◆ Task to carry out: Would you output the entries below only from the line containing "38: (887, 766)" through the line containing "57: (651, 1021)", exactly as they stand and with both ends included?

Keypoint correspondence data:
━━━━━━━━━━━━━━━━━━━━

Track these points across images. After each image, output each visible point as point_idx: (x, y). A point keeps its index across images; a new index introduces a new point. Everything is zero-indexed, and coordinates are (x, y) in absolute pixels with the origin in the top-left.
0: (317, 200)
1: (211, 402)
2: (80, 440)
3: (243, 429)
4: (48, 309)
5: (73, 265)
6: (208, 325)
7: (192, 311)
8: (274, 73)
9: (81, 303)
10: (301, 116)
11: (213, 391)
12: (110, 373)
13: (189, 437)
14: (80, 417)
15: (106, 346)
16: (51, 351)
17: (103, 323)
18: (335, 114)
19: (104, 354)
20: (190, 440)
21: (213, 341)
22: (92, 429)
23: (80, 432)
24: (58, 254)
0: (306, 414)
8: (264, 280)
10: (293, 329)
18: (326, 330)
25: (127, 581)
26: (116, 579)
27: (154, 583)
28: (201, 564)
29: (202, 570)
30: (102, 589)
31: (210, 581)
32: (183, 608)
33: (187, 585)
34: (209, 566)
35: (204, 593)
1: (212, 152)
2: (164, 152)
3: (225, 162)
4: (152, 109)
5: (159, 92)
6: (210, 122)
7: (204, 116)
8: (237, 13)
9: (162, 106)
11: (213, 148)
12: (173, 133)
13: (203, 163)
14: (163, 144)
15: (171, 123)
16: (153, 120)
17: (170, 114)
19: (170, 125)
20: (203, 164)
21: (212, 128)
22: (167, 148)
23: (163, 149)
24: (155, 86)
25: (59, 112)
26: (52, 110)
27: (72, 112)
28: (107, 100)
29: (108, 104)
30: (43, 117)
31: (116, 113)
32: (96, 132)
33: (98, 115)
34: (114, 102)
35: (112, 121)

━━━━━━━━━━━━━━━━━━━━

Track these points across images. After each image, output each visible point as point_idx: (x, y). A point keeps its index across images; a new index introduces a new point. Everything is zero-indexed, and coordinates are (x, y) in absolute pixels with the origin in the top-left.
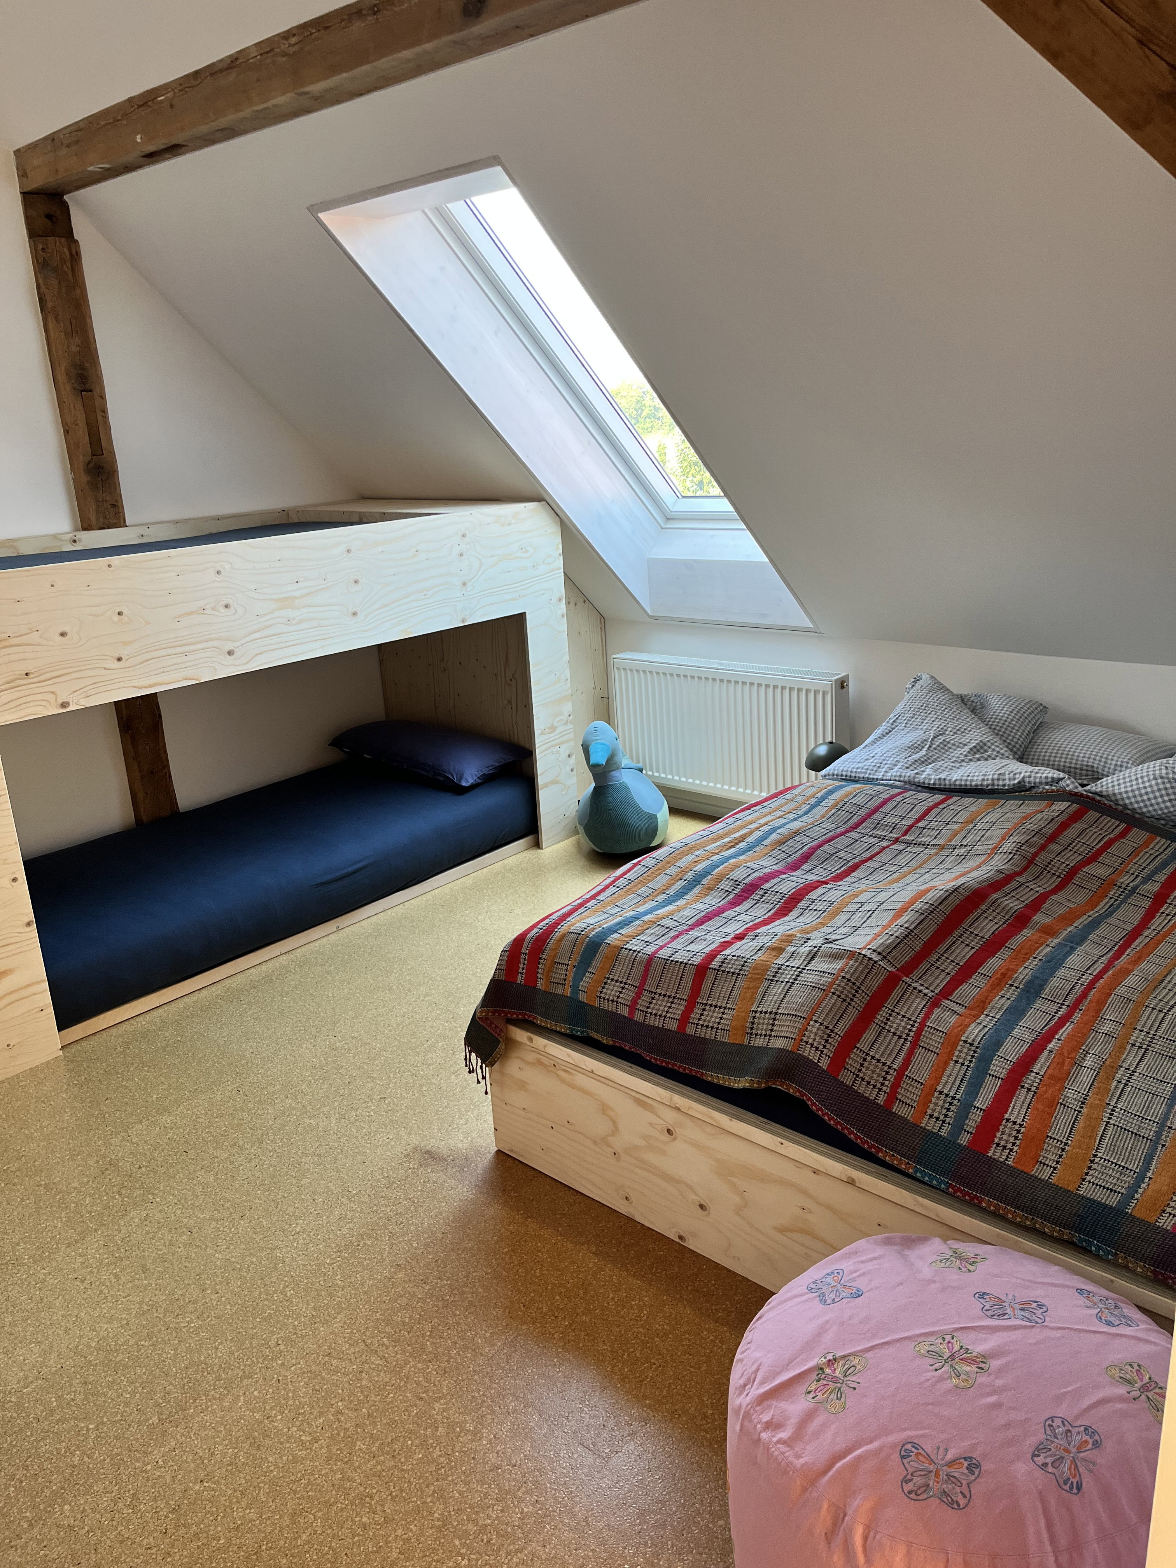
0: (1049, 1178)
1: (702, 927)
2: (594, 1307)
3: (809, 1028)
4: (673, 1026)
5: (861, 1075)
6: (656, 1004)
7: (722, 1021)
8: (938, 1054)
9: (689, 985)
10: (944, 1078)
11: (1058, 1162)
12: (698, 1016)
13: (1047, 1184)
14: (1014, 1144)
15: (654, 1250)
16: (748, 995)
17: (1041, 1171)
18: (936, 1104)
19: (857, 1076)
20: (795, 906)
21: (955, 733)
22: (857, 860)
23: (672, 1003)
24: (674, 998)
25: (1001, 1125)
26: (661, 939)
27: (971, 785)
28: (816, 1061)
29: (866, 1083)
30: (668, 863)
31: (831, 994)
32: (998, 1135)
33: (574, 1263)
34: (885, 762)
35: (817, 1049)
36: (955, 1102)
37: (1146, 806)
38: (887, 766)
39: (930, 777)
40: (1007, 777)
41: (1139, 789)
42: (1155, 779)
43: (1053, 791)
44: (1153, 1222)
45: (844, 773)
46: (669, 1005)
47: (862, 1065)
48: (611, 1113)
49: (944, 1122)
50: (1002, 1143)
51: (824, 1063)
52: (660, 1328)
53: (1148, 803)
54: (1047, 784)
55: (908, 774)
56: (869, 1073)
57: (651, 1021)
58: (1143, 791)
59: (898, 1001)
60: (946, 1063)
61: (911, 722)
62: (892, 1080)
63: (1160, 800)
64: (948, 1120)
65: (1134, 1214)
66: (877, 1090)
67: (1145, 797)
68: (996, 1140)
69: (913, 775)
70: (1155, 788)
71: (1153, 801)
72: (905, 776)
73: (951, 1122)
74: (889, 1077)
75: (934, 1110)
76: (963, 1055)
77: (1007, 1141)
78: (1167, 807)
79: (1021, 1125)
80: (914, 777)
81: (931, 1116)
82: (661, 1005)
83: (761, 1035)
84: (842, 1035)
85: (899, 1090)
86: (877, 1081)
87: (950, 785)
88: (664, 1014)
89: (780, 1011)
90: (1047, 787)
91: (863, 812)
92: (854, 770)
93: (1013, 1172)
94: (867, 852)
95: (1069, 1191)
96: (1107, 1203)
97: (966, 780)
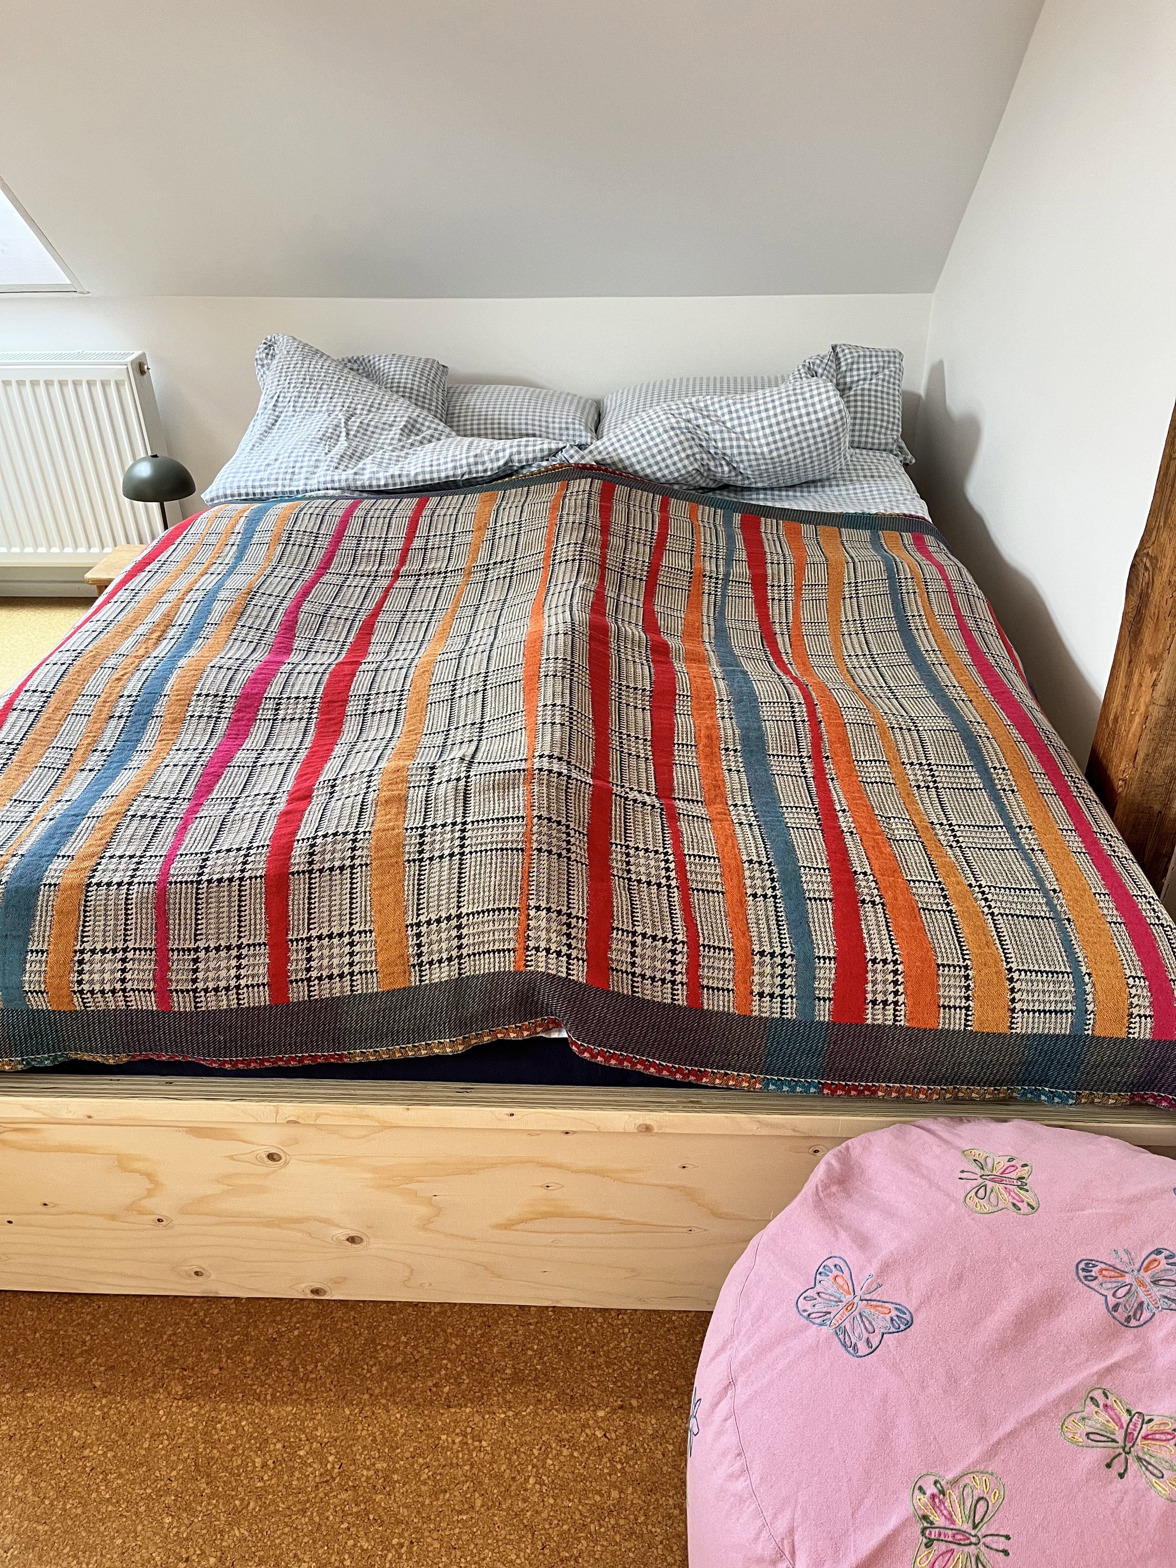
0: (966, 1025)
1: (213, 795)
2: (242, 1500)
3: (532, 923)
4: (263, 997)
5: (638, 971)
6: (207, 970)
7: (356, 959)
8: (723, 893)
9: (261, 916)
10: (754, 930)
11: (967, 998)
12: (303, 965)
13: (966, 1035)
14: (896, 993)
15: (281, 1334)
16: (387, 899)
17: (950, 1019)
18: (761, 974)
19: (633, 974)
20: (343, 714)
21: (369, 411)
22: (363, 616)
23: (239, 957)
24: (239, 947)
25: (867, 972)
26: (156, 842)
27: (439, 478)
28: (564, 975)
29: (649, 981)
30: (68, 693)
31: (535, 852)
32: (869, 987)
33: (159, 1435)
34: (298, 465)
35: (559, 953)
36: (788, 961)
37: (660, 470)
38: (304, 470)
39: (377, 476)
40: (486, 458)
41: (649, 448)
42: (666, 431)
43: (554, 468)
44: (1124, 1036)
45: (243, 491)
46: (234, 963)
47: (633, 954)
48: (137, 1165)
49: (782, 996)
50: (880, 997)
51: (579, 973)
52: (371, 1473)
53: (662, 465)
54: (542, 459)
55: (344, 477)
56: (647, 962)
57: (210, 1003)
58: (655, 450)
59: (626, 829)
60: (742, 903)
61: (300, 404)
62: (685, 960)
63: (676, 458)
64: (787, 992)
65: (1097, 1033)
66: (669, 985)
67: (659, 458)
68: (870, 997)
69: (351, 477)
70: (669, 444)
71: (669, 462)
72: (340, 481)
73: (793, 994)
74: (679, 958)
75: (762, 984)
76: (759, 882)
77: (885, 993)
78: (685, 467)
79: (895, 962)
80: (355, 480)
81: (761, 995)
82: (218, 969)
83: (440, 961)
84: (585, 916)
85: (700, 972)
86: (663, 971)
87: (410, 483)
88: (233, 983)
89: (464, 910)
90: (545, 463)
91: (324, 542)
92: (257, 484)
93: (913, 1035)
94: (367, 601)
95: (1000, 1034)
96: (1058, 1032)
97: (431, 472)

━━━━━━━━━━━━━━━━━━━━

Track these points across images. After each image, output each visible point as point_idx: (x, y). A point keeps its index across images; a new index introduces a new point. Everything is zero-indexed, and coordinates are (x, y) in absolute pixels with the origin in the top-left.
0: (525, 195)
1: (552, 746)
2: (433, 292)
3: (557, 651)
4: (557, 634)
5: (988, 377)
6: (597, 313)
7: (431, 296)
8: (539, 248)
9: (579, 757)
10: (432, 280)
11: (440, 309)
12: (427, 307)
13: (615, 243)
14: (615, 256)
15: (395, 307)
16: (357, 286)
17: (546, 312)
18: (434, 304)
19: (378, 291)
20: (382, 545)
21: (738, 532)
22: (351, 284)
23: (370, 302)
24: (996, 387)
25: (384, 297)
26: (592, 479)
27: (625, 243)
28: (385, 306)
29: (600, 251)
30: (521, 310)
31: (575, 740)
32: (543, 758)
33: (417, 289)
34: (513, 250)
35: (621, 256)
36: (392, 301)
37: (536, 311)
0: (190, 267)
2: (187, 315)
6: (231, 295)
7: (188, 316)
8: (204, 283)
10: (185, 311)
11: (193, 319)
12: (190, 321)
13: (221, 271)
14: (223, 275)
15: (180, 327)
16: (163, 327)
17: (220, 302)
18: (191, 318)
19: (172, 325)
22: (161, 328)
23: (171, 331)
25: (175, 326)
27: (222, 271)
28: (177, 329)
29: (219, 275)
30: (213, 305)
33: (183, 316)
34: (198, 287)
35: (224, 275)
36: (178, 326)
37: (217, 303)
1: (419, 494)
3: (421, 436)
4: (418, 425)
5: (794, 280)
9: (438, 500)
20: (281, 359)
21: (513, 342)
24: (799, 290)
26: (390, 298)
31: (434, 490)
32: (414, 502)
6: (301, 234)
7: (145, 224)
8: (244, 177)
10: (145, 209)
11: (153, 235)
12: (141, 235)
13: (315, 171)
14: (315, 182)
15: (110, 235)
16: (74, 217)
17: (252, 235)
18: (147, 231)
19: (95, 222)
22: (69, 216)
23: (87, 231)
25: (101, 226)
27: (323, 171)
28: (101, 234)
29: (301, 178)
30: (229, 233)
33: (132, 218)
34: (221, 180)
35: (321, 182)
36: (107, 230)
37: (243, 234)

━━━━━━━━━━━━━━━━━━━━

◆ Exercise output:
38: (887, 766)
39: (930, 777)
40: (1007, 777)
41: (1139, 789)
42: (1155, 779)
43: (1053, 791)
44: (1153, 1222)
45: (844, 773)
46: (669, 1005)
47: (862, 1065)
48: (611, 1113)
49: (944, 1122)
50: (1002, 1143)
51: (824, 1063)
52: (660, 1328)
53: (1148, 803)
54: (1047, 784)
55: (908, 774)
56: (869, 1073)
57: (651, 1021)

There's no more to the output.